Rudd and Aniston costar as ambitious New Yorkers who have barely finished signing a mortgage for a Manhattan “micro-loft” (i.e. a studio apartment) when Rudd loses his job. The couple slinks down to suburban Atlanta to stay with his asshole brother (Ken Marino, who co-wrote the script with Wain) and his brother’s depressed, detached wife (Michaela Watkins). Together, Marino and Watkins offer the worst possible advertisement for bourgeois living, suburbia, and playing by society’s rules. Disgusted, Rudd and Aniston escape to a utopian commune where free love rules, clothing is optional, drugs are everywhere, and the unofficial leader (Justin Theroux) has designs on Aniston. At first, Rudd and Aniston are exhilarated by their freedom and uninhibited new friends, but dropping out brings its own set of problems.

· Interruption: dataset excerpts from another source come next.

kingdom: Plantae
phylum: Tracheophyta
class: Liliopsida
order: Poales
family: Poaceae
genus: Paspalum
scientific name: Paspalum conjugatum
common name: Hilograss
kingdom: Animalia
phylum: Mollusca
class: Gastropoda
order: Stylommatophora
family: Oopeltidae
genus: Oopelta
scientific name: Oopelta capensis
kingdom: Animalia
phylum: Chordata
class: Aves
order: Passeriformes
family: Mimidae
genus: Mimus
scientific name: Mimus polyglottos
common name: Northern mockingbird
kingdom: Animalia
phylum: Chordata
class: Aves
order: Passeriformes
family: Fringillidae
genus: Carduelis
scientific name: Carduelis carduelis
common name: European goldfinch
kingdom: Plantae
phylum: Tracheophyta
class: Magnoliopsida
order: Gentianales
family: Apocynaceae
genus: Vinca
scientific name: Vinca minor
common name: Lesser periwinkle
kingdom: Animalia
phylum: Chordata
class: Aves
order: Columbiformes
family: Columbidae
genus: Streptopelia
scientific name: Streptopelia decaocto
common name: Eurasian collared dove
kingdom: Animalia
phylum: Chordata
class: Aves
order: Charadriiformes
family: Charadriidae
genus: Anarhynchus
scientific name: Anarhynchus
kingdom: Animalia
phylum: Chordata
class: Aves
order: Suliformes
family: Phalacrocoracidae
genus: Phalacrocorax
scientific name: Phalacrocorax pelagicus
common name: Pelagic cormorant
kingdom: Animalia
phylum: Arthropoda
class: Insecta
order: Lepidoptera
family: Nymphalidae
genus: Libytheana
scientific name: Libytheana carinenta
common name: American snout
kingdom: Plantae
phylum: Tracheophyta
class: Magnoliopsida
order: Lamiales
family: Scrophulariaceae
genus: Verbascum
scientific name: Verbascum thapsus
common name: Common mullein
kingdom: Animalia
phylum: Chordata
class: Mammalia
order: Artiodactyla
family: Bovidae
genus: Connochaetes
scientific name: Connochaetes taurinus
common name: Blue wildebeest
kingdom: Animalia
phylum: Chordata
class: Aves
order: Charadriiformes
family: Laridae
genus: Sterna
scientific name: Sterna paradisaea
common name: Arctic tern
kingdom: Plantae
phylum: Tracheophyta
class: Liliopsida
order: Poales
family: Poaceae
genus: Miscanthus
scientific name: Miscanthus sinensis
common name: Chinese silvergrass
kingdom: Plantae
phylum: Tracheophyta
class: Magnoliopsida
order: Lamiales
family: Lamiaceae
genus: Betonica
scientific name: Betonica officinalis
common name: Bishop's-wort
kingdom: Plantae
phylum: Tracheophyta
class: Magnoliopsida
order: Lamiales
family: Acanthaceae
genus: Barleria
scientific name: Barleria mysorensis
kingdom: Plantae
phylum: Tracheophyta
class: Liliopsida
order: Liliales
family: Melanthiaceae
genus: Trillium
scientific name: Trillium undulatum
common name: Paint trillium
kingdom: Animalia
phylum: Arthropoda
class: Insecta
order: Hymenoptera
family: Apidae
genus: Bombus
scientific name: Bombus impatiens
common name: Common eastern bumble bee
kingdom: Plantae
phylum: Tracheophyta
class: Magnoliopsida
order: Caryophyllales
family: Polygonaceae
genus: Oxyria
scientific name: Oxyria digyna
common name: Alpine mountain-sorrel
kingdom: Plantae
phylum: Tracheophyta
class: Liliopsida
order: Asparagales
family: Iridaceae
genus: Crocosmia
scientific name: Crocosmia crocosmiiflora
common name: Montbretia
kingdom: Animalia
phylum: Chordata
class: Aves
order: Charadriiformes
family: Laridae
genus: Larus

If Wanderlust’s plot recalls Lost In America, at least in the promising early going, its army of far-out hippie cartoons seems to belong to an earlier vintage of straights-meet-the-counterculture fare like Joe, Save The Tiger, Skidoo, and I Love You, Alice B. Toklas, films that explore what happens when establishment figures collide with the titanic forces of free-love-espousing hippie nymphets and the mind-clouding effects of hallucinogens and marijuana. Decades have passed since then, but Wanderlust’s broadly drawn space cadets wouldn’t feel out of place in Skidoo or Toklas; they’re the same overly familiar stereotypes filmmakers mined for cheap laughs or timely drama ages ago, complete with comical nudity and trippy hallucinogenic freakouts.
The effortlessly charming Rudd—who is never funnier here than when trying to psych himself up for a tryst with commune-dweller Malin Akerman with a series of increasingly preposterous voices—and an attractive, game supporting cast nearly sell the warmed-over material. But Wanderlust loses its daffy charm whenever it attends to the needs of an arbitrary plot that requires one third of the film’s central love triangle to turn into a raging asshole (or at least unleash the asshole lurking underneath his hippie sex-messiah exterior) in order to clear up any lingering ambiguity. Wanderlust’s premise affords it an opportunity to comment insightfully on antithetical but flawed conceptions of the American dream, but any aspirations to satire or social commentary get lost in the film’s all-too-easy comedy.